Interleukin-37 suppresses hepatocellular carcinoma growth through inhibiting M2 polarization of tumor-associated macrophages.

Interleukin (IL)-37 has anti-tumor effects in hepatocellular carcinoma (HCC). Evidence shows that tumor-associated macrophages (TAMs) promote tumor progression. This study was designed to investigate the functional role of IL-37-mediated polarization of TAMs in HCC progression. HCC patient-derived TAMs were transfected with lentiviruses expressing IL-37 (LV-IL-37) and IL-37 siRNA and then the conditioned medium from TAMs were used to culture HCC cells (HepG2 and Huh-7). The phenotype of the macrophages was evaluated by detecting M1- or M2- type specific markers and cytokines. Cell proliferation, migration, and invasion were assessed.

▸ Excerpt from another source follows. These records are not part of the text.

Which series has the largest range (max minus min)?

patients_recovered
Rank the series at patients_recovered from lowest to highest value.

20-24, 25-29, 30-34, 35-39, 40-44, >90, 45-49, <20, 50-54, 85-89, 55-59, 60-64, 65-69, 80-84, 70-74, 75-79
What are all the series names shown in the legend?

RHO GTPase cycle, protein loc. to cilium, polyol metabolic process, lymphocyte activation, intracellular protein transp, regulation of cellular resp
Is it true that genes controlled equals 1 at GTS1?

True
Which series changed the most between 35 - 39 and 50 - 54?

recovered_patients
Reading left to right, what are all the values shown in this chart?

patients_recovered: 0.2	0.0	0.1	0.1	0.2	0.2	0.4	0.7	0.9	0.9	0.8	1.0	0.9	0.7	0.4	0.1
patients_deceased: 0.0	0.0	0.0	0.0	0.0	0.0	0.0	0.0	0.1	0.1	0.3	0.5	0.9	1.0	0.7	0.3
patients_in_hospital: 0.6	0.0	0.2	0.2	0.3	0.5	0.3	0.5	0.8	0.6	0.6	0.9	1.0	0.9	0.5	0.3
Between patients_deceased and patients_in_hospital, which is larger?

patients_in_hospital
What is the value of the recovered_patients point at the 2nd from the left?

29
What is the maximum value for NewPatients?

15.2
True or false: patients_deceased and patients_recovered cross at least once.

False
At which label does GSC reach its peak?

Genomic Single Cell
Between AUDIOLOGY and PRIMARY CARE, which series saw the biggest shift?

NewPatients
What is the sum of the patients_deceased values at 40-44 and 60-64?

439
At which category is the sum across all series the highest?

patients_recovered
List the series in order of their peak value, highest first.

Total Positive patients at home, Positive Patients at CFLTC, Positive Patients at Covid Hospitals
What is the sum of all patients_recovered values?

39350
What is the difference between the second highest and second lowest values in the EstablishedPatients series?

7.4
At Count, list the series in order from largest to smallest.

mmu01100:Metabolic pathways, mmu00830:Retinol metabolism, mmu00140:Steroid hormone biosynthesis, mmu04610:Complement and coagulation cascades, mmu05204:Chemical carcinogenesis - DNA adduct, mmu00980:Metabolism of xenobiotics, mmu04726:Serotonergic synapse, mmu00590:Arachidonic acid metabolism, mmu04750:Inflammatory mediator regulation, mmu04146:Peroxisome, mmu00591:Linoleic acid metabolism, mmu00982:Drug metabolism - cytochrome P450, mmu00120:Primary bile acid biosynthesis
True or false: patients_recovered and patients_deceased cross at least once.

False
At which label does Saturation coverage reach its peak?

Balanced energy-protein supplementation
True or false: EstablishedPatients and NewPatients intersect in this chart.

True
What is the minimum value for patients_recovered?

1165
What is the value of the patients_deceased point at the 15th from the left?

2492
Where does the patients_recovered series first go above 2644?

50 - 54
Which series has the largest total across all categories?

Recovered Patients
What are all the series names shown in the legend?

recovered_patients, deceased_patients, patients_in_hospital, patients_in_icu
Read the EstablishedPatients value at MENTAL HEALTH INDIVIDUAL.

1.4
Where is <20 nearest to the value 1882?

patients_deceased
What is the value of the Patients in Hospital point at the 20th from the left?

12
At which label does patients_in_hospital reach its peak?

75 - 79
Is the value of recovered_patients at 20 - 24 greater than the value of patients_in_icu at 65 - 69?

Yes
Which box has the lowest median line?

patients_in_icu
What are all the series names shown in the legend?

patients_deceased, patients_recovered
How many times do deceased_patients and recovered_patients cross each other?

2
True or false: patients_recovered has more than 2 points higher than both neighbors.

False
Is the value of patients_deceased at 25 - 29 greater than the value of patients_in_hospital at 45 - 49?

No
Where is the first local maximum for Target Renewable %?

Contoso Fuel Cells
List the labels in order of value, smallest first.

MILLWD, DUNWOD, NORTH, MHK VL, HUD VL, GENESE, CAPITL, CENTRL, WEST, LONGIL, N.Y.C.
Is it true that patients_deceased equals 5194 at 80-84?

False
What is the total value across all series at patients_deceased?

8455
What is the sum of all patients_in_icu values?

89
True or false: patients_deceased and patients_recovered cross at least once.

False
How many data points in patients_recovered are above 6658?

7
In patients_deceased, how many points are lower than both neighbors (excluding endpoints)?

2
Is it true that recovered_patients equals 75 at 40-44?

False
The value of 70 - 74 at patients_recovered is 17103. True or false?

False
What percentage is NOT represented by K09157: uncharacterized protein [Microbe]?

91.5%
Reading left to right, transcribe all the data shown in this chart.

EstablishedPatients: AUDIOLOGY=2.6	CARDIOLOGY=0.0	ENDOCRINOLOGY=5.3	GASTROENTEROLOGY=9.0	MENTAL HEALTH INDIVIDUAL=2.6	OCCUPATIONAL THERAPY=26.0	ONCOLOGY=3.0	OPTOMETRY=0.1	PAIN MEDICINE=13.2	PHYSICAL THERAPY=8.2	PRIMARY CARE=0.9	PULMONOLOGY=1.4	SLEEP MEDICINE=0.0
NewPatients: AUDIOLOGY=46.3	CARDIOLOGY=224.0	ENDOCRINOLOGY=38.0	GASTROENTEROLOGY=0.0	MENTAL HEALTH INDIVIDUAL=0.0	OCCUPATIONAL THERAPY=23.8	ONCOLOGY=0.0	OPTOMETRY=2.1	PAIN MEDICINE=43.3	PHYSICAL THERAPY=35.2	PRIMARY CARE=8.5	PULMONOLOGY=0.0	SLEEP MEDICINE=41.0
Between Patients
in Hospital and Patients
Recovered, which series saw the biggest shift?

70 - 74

A tumor xenograft mouse model was generated with a subcutaneous injection of a mixture of HepG2 cells and TAMs/LV-IL-37. HCC patient-derived PBMCs showed M2 polarization and decreased IL-37 expression. Furthermore, IL-37 promoted TAMs polarization from M2 to M1 subtype through inhibiting the IL-6/STAT3 signaling. Moreover, IL-6 upregulation by recombinant human IL-6 (rhIL-6) blocked the IL-37 overexpression-mediated inhibition of HCC cell proliferation, migration, and invasion. In addition, IL-37 overexpression in HCC patient-derived TAMs inhibited tumor growth in vivo. Collectively, IL-37 suppresses HCC growth through inhibiting M2 polarization of TAMs via regulating the IL-6/STAT3 pathway.